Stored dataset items
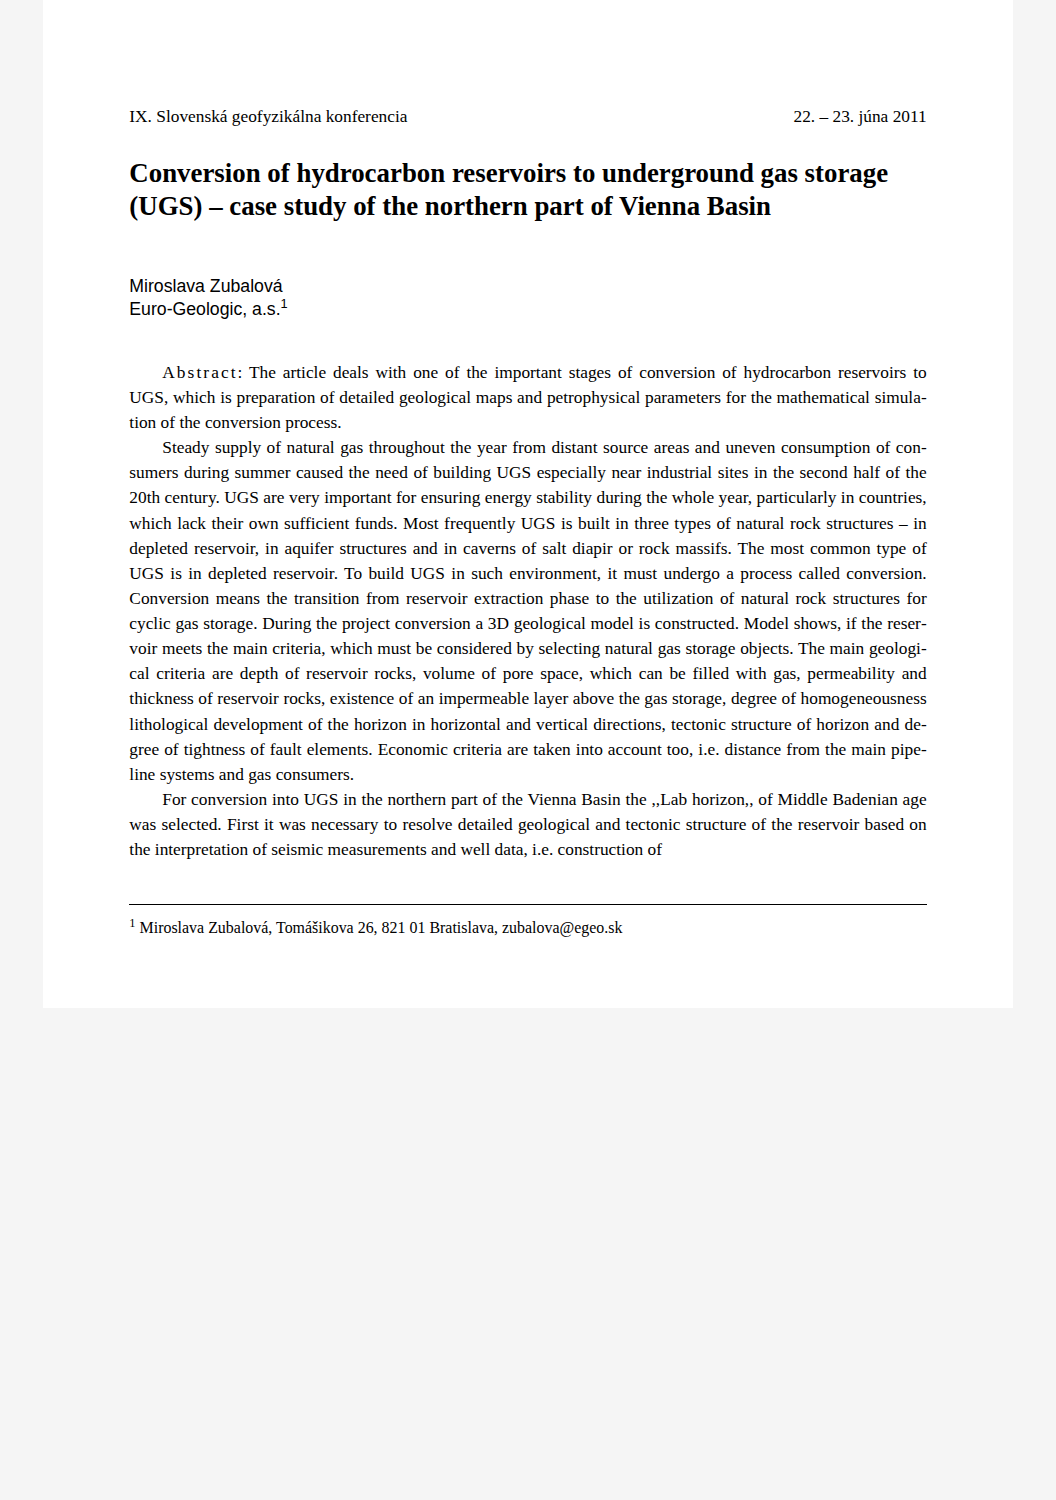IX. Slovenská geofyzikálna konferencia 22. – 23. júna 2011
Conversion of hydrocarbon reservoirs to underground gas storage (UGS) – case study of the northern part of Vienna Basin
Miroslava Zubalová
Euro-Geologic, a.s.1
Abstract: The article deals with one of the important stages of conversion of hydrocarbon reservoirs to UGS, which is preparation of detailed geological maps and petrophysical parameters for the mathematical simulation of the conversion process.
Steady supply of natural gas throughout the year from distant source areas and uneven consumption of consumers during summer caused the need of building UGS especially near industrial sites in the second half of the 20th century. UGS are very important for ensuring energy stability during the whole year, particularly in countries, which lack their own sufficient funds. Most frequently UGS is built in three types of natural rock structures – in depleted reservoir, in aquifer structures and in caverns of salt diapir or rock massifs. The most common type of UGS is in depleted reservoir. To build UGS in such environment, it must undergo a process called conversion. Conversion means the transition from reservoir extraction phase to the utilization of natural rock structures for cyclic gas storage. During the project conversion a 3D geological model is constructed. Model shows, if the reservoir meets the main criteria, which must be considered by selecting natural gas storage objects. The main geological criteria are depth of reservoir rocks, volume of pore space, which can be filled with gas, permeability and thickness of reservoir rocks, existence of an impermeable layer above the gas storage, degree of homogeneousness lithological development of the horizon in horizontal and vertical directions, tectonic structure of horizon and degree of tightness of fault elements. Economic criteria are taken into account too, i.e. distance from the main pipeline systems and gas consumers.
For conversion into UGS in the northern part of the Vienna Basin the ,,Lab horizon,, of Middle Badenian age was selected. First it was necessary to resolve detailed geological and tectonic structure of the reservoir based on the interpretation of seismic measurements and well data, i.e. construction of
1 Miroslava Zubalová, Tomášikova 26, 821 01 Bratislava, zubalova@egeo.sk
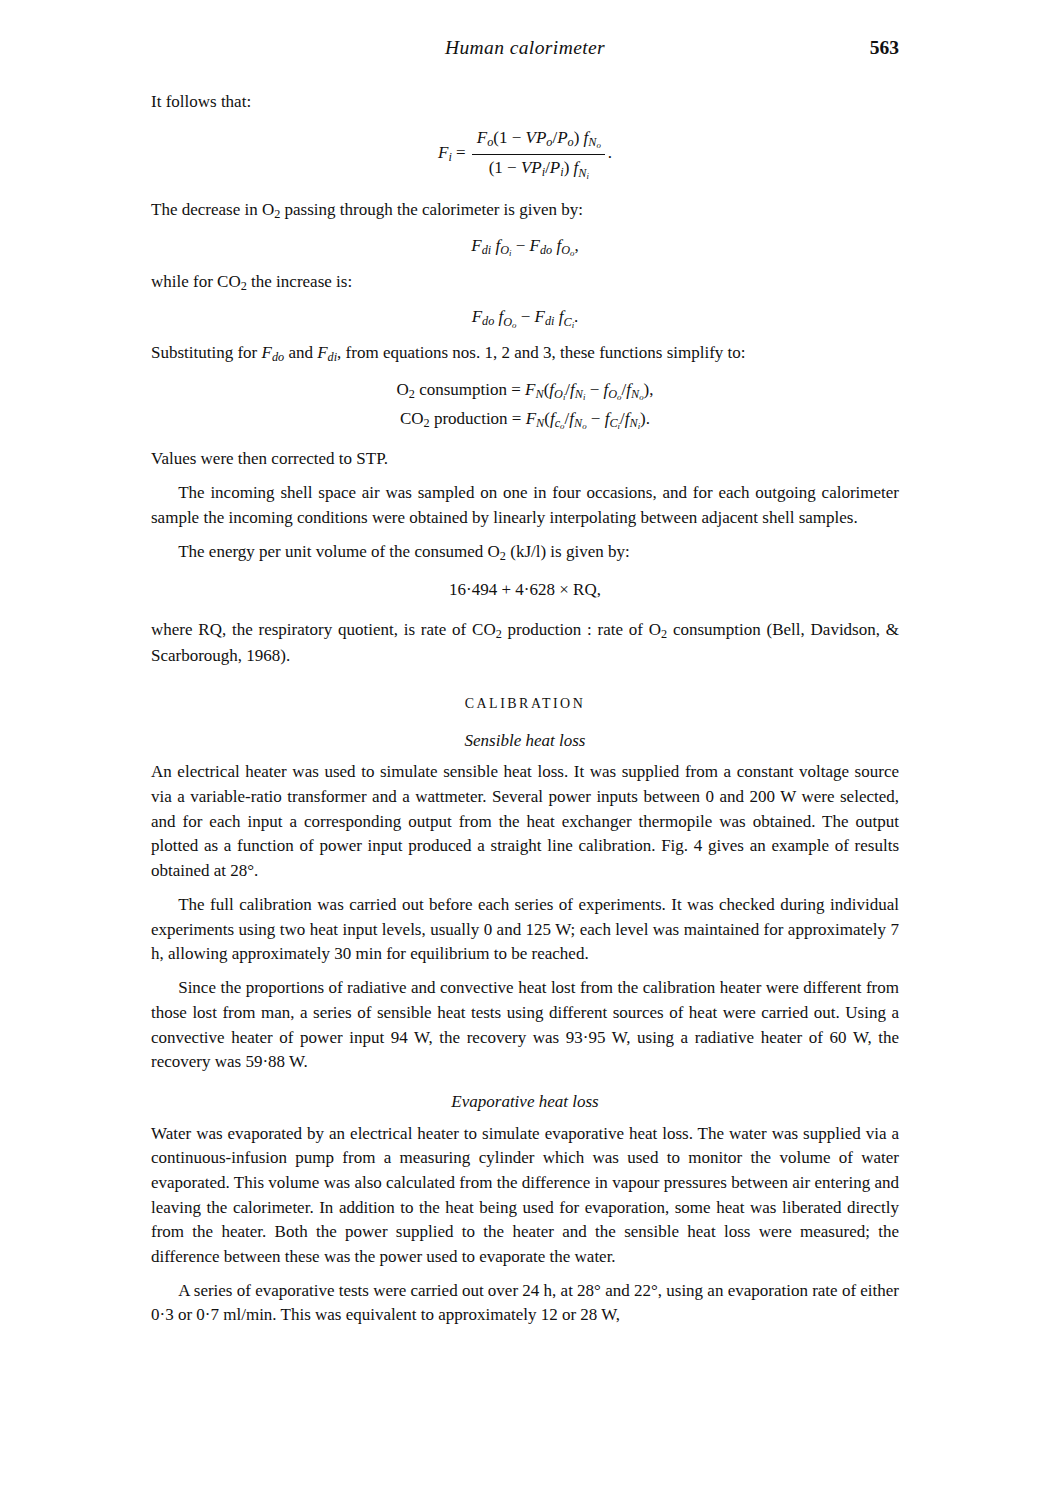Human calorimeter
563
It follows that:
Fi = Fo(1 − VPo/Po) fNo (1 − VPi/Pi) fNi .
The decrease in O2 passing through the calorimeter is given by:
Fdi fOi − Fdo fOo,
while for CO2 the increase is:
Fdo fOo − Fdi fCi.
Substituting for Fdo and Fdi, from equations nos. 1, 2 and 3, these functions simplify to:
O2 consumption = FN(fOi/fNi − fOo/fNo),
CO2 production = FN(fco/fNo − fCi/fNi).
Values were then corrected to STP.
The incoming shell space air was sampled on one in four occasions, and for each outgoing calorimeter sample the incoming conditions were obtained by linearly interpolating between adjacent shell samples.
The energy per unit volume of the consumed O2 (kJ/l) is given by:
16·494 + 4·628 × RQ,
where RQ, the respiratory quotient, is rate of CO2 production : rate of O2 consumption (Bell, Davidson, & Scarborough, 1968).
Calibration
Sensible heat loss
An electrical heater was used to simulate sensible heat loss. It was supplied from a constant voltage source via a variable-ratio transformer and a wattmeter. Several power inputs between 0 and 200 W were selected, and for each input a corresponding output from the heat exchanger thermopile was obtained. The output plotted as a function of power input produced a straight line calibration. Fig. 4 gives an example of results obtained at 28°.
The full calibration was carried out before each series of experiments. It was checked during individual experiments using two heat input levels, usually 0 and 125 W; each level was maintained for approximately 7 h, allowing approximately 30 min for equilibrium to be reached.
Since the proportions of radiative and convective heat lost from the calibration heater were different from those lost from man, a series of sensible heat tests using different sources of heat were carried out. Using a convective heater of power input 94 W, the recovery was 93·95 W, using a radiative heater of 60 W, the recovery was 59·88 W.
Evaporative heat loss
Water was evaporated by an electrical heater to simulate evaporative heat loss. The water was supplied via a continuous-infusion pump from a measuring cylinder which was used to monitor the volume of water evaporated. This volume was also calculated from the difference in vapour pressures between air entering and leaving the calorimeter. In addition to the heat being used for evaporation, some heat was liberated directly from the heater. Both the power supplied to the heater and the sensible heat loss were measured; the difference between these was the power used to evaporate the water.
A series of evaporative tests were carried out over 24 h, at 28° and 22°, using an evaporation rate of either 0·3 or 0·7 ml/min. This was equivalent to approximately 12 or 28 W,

### Exercise prompt
Pictures excluded, repeat the records exactly from their opening line through the line containing "Abstract: The article".

### Result for this exercise
IX. Slovenská geofyzikálna konferencia 22. – 23. júna 2011
Conversion of hydrocarbon reservoirs to underground gas storage (UGS) – case study of the northern part of Vienna Basin
Miroslava Zubalová
Euro-Geologic, a.s.1
Abstract: The article deals with one of the important stages of conversion of hydrocarbon reservoirs to UGS, which is preparation of detailed geological maps and petrophysical parameters for the mathematical simulation of the conversion process.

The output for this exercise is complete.